Remember, "the answer" is only half of it! Also, make sure everyone in your group can explain why.

We will use this Gradescope Online Assignment as our worksheet for in-class work. These problems are coded as being worth points for our simplicity, but will not impact your grade in the course.

# Question 2

## Q2.1

We used a PriorityQueue to help us efficiently find the "closest unknown vertex" in the perimeter. The extended PriorityQueue ADT with changePriority and contains is very important for being able to update node distances that are already in the perimeter.

## Q2.2

$$\Theta\left(|V|^2\log(|V|)\right)$$

We can get this by plugging in $|E| = \frac{1}{2}|V|^2$ into the runtime for Dijkstra's.
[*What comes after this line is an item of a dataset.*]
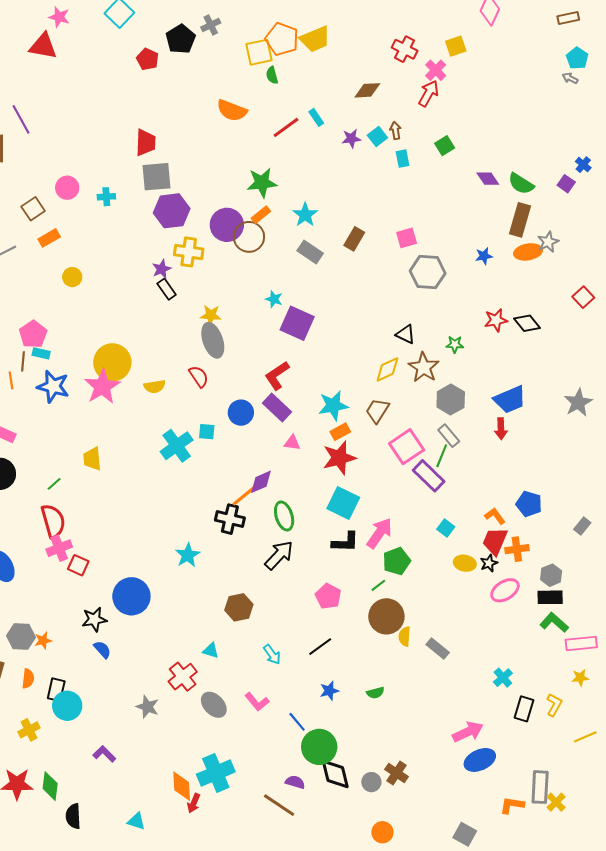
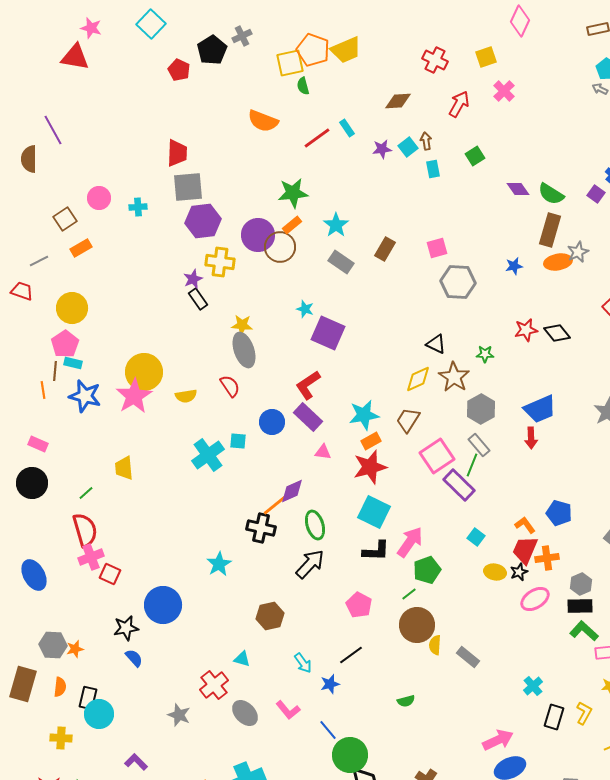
pink cross: (436, 70) -> (504, 91), moved
yellow circle: (72, 277) -> (72, 308), moved, size x1.6
blue star: (329, 691) -> (330, 684), moved
yellow cross: (29, 730) -> (61, 738), turned 30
We drop the lower order terms and multiplicative constants.

$$\Theta\left(|V|\log\left(|V|\right) + |E|\log(|V|)\right) \\ = \Theta\left(|V|\log\left(|V|\right) + \frac{1}{2}|V|^2\log(|V|)\right) \\ = \Theta\left(|V|^2\log(|V|)\right)$$

## Q2.3

$$\Theta\left(|V|^2 + |E||V|\right)$$

This can be found by using the same type of analysis we used with Dijkstra's, but now we have a $|V|$ operation each time we work with the perimeter rathern than a $\log(|V|)$ operation.

# Question 3

Many orderings exist, here is one that satisfies all of the dependencies shown below.

3,5,7,11,8,9,2,10


# Question 4

For this problem, we chose to reduce this ranking problem to topological sort since we have a bunch of games that have "dependencies" on who should be ranked above who and we are trying to find an ordering that preserves these placements.